Can Artificial Intelligence identify your style of play?
AI Unmasks Anonymous Chess Players, Posing Privacy Risks
Software that identifies unique playing styles could lead to better tutorials and games
By Matthew Hutson
Think your bishop’s opening, queen’s gambit and pawn game are unique? A new artificial intelligence (AI) algorithm has ingrained your chess style. AI software can already identify people by their voice or handwriting. Now an AI has shown it can label people based on their chess-playing behavior, a breakthrough in ‘stylometry’ that could help computers be better or more human chess teachers in their game. Alarmingly, the system could also be used to help identify and track people who believe their online behavior is anonymous.
“Threats to privacy are growing rapidly,” says Alexandra Wood, an attorney at Harvard University’s Berkman Klein Center for Internet & Society. She says studies like this, when done responsibly, are helpful because they “shed light on an important mode of loss of privacy.”

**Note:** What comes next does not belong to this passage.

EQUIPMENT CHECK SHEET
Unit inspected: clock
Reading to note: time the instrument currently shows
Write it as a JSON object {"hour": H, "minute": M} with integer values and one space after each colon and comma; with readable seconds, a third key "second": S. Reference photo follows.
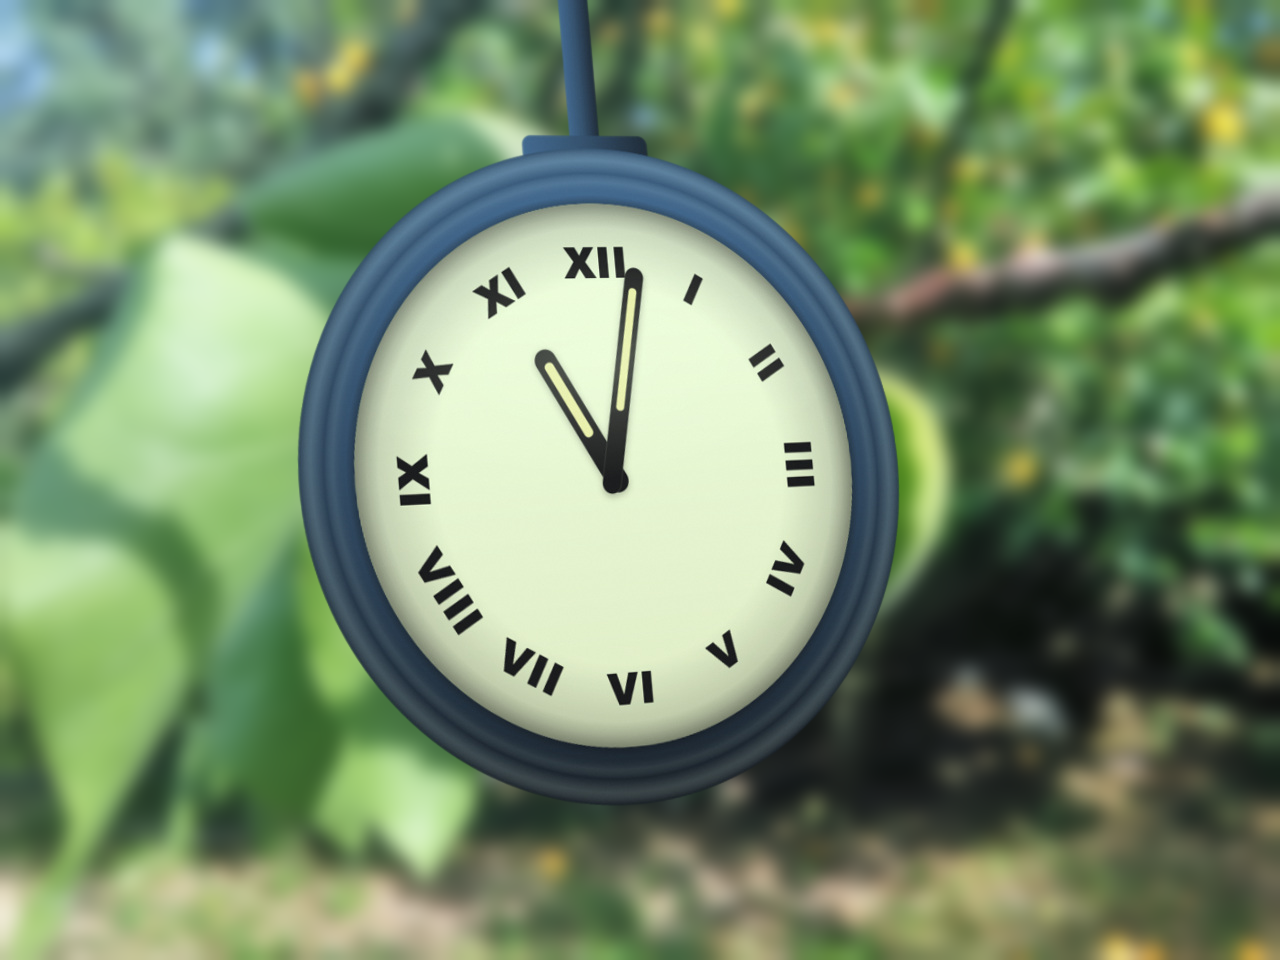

Chess software, such as Deep Blue and AlphaZero, has long been superhuman. But Ashton Anderson, a computer scientist at the University of Toronto and principal investigator of the new project, says the chess engines play an almost “alien style” that isn’t very informative for those looking to learn or improve their skills. . They better tailor their advice to individual players. But first, they had to capture a player’s unique form.